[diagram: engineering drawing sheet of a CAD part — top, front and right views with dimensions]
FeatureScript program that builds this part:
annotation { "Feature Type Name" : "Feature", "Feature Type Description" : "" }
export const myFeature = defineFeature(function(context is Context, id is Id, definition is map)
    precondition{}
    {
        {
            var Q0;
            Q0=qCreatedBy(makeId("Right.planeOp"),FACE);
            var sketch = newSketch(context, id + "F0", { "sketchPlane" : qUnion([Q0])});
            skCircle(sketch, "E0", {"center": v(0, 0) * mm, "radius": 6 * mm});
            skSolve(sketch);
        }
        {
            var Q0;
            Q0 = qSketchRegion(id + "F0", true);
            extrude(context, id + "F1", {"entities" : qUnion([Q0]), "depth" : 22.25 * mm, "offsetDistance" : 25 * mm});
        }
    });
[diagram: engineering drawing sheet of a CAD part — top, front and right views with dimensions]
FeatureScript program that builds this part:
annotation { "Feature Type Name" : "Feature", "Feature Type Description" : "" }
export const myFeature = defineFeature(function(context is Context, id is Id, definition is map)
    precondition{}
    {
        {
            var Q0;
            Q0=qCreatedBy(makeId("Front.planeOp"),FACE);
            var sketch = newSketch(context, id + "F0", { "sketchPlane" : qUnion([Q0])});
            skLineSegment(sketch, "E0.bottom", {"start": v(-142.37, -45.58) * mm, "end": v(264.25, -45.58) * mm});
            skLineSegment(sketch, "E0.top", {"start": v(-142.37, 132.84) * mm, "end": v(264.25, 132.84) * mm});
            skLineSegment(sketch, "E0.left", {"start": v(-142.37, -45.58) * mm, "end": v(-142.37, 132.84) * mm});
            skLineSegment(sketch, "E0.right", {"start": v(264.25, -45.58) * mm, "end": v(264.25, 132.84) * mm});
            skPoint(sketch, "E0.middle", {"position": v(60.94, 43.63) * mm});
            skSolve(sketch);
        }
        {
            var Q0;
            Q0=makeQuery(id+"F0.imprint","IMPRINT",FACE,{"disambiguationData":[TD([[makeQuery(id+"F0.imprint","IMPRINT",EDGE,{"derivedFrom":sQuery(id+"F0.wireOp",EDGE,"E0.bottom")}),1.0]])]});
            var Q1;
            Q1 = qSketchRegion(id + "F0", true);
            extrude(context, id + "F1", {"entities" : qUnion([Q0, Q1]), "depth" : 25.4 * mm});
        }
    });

++++++++++

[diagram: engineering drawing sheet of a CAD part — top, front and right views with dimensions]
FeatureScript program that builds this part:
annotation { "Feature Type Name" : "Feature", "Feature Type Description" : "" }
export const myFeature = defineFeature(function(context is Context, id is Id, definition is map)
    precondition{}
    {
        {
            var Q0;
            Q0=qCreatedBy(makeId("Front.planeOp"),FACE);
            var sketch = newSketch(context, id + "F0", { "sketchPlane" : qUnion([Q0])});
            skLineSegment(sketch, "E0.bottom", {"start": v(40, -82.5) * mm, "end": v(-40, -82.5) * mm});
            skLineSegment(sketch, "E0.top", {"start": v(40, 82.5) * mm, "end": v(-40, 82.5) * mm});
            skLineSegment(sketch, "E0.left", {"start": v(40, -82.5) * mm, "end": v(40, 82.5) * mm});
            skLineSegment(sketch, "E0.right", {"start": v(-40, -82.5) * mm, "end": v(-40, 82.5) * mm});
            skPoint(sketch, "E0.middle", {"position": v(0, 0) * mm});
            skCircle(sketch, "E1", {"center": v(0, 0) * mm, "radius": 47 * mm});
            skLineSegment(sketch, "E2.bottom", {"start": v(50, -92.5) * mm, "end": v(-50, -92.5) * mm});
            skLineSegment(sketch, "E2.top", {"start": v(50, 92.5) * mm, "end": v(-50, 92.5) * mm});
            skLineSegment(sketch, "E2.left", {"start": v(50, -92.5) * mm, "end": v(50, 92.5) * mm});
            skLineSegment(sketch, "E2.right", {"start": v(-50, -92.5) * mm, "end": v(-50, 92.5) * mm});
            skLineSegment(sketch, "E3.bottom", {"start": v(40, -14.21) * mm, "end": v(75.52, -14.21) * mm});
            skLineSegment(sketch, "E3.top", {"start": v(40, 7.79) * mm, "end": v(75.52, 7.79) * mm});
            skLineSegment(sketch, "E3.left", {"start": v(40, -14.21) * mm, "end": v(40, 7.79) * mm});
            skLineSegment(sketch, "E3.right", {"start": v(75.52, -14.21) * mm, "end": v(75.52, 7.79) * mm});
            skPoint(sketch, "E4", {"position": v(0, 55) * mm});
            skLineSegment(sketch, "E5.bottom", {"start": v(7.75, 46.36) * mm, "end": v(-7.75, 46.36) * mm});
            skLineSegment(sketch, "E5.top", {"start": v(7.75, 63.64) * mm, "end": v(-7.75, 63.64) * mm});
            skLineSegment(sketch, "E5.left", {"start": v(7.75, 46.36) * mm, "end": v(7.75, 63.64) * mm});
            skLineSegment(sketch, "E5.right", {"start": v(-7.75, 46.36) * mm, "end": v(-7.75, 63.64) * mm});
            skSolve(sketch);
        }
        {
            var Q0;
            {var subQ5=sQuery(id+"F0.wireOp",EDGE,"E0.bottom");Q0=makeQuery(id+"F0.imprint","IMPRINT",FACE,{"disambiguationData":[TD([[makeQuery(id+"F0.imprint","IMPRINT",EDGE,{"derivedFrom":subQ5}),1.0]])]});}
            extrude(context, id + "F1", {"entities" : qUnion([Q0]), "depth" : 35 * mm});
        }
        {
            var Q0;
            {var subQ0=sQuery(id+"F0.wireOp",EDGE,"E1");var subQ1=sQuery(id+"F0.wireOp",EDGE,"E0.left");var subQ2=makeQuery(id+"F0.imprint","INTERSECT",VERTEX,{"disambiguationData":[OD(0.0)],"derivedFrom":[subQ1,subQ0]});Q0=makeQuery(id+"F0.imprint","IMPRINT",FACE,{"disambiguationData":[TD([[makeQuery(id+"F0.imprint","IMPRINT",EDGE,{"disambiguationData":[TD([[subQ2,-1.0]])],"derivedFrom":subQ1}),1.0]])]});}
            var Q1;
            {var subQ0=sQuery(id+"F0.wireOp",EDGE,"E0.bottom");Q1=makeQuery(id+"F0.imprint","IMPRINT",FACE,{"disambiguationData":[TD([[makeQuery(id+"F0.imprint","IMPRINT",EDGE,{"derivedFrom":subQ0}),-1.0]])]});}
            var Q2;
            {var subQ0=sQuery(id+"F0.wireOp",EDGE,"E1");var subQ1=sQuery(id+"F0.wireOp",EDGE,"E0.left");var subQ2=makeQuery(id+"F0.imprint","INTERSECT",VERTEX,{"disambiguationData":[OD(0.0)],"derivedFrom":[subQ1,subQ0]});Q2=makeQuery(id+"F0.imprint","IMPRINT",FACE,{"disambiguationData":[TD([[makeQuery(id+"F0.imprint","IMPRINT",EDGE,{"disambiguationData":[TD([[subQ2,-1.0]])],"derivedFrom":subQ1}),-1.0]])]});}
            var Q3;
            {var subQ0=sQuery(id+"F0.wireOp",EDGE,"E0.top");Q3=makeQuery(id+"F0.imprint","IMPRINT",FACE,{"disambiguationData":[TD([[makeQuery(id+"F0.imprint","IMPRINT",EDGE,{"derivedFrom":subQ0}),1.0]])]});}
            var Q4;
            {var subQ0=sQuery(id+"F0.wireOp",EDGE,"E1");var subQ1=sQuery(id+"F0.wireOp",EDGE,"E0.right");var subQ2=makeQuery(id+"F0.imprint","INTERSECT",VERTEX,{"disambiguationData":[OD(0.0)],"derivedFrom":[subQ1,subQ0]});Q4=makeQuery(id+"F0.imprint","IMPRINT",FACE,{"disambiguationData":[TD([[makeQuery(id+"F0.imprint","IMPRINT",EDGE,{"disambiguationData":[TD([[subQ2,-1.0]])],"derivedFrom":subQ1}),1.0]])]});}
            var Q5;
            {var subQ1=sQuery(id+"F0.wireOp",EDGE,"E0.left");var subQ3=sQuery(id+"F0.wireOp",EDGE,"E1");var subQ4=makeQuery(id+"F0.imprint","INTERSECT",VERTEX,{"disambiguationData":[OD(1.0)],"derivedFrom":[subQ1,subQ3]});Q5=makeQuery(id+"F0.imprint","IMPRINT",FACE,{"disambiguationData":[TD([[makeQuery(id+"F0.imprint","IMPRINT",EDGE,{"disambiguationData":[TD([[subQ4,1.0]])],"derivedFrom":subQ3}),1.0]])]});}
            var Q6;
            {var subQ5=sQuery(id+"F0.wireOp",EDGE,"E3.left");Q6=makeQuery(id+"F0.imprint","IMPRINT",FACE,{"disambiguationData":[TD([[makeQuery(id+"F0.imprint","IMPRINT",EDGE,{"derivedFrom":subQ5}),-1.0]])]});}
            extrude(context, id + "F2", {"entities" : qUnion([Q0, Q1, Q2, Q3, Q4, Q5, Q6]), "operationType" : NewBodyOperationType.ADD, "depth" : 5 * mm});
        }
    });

++++++++++

Please list every line from the rows above that contains the string "radius", copying each such line in full.

> **Task solution**:
            skCircle(sketch, "E0", {"center": v(0, 0) * mm, "radius": 6 * mm});
            skCircle(sketch, "E1", {"center": v(0, 0) * mm, "radius": 47 * mm});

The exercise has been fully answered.